Are we losing our religion? The answer for the UK seems to be “Yes”, while the answer for the developing world is a resounding “No”.
That was the conclusion of a recent analysis by the Pew Research Center in the US.
It suggests that in the UK, if current trends continue, the proportion of the population identifying themselves as Christians will fall from 64% in 2010 to 45% by 2050, while the proportion of Muslims will rise from 5% to 11%.
The proportion of the population claiming no religion in the UK – the “unaffiliated” – will also rise significantly, from 28% to 39%.
Pew’s research also suggests there are likely to be more Muslims than Christians in the world by 2070, with Islam’s share of global population equalling that of Christianity at just above 30% each by 2050.
Equally eye-catching is its conclusion that by 2050, under half of the population will be Christian not just in the UK, but also France, the Netherlands, Bosnia-Herzegovina, Australia and New Zealand, while Muslims will make up about 10% of Europe’s population, up from 6% now, thanks to higher birth rates.

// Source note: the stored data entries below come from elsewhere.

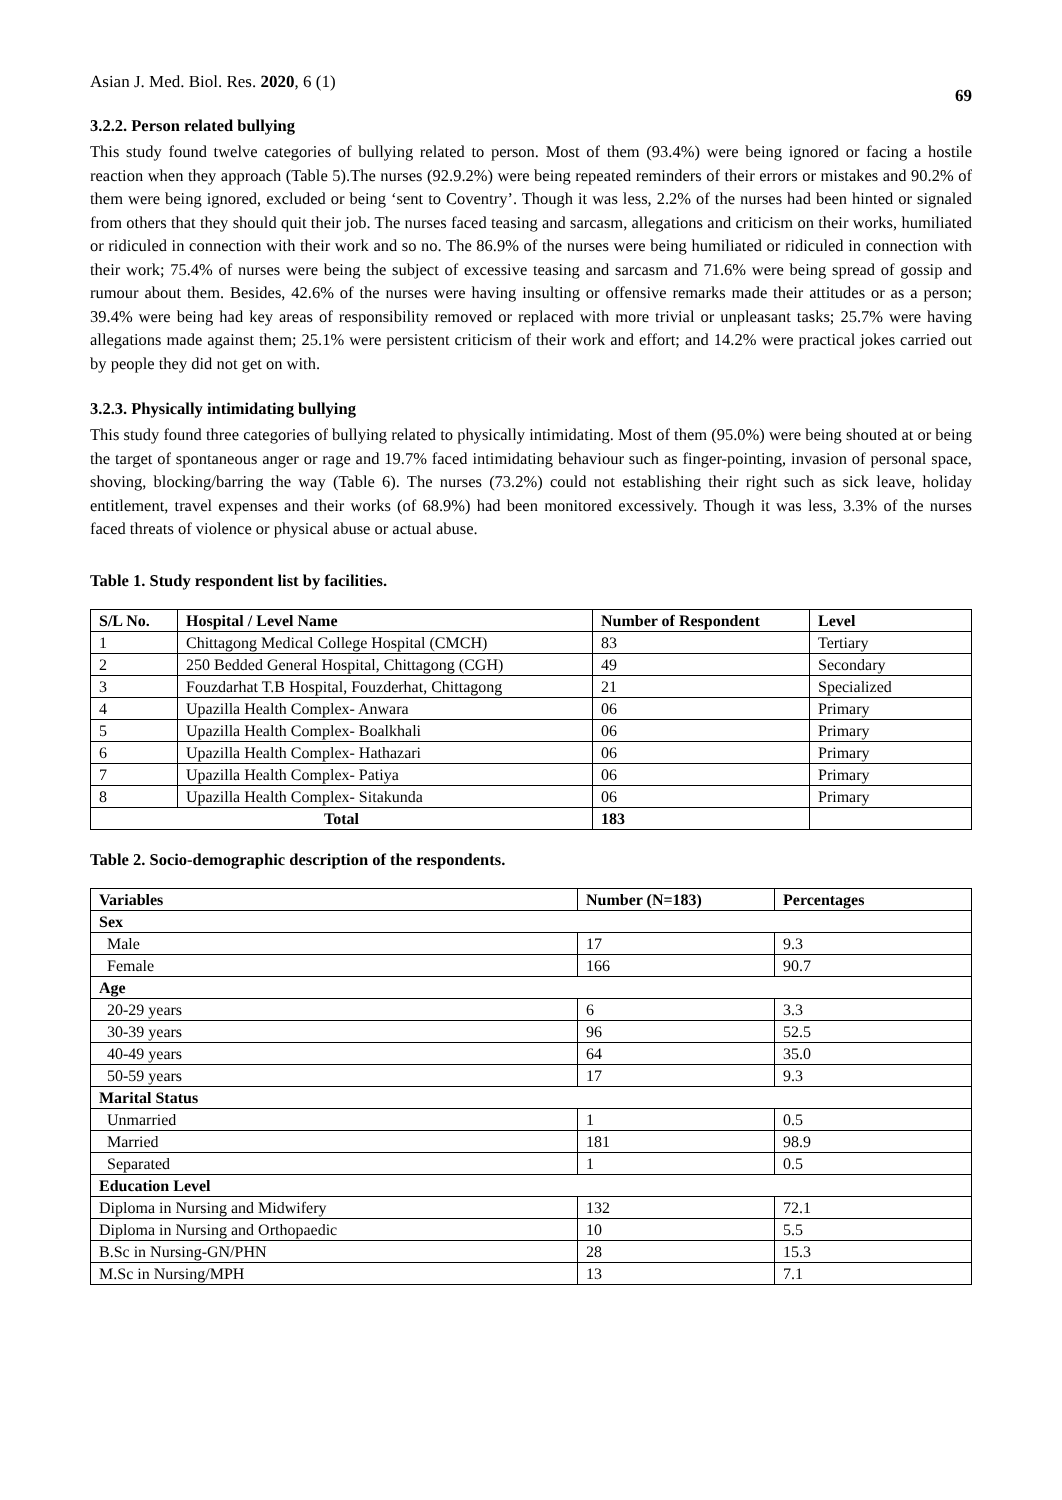Asian J. Med. Biol. Res. 2020, 6 (1) 69
3.2.2. Person related bullying
This study found twelve categories of bullying related to person. Most of them (93.4%) were being ignored or facing a hostile reaction when they approach (Table 5).The nurses (92.9.2%) were being repeated reminders of their errors or mistakes and 90.2% of them were being ignored, excluded or being ‘sent to Coventry’. Though it was less, 2.2% of the nurses had been hinted or signaled from others that they should quit their job. The nurses faced teasing and sarcasm, allegations and criticism on their works, humiliated or ridiculed in connection with their work and so no. The 86.9% of the nurses were being humiliated or ridiculed in connection with their work; 75.4% of nurses were being the subject of excessive teasing and sarcasm and 71.6% were being spread of gossip and rumour about them. Besides, 42.6% of the nurses were having insulting or offensive remarks made their attitudes or as a person; 39.4% were being had key areas of responsibility removed or replaced with more trivial or unpleasant tasks; 25.7% were having allegations made against them; 25.1% were persistent criticism of their work and effort; and 14.2% were practical jokes carried out by people they did not get on with.
3.2.3. Physically intimidating bullying
This study found three categories of bullying related to physically intimidating. Most of them (95.0%) were being shouted at or being the target of spontaneous anger or rage and 19.7% faced intimidating behaviour such as finger-pointing, invasion of personal space, shoving, blocking/barring the way (Table 6). The nurses (73.2%) could not establishing their right such as sick leave, holiday entitlement, travel expenses and their works (of 68.9%) had been monitored excessively. Though it was less, 3.3% of the nurses faced threats of violence or physical abuse or actual abuse.
Table 1. Study respondent list by facilities.
| S/L No. | Hospital / Level Name | Number of Respondent | Level |
| --- | --- | --- | --- |
| 1 | Chittagong Medical College Hospital (CMCH) | 83 | Tertiary |
| 2 | 250 Bedded General Hospital, Chittagong (CGH) | 49 | Secondary |
| 3 | Fouzdarhat T.B Hospital, Fouzderhat, Chittagong | 21 | Specialized |
| 4 | Upazilla Health Complex- Anwara | 06 | Primary |
| 5 | Upazilla Health Complex- Boalkhali | 06 | Primary |
| 6 | Upazilla Health Complex- Hathazari | 06 | Primary |
| 7 | Upazilla Health Complex- Patiya | 06 | Primary |
| 8 | Upazilla Health Complex- Sitakunda | 06 | Primary |
| Total | | 183 | |
Table 2. Socio-demographic description of the respondents.
| Variables | Number (N=183) | Percentages |
| --- | --- | --- |
| Sex | | |
| Male | 17 | 9.3 |
| Female | 166 | 90.7 |
| Age | | |
| 20-29 years | 6 | 3.3 |
| 30-39 years | 96 | 52.5 |
| 40-49 years | 64 | 35.0 |
| 50-59 years | 17 | 9.3 |
| Marital Status | | |
| Unmarried | 1 | 0.5 |
| Married | 181 | 98.9 |
| Separated | 1 | 0.5 |
| Education Level | | |
| Diploma in Nursing and Midwifery | 132 | 72.1 |
| Diploma in Nursing and Orthopaedic | 10 | 5.5 |
| B.Sc in Nursing-GN/PHN | 28 | 15.3 |
| M.Sc in Nursing/MPH | 13 | 7.1 |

However, Christianity globally will continue to grow, with the number of Christians projected to rise significantly in sub-Saharan Africa in particular.
According to demographer Conrad Hackett at Pew, in 1910 some 66% of the world’s Christians lived in Europe. Now that has fallen to about 25%.
By 2050, however, Europe will be home to just 16% of the world’s Christians, while four out of every 10 Christians globally will live in sub-Saharan Africa, thanks to high birth rates and falling infant mortality.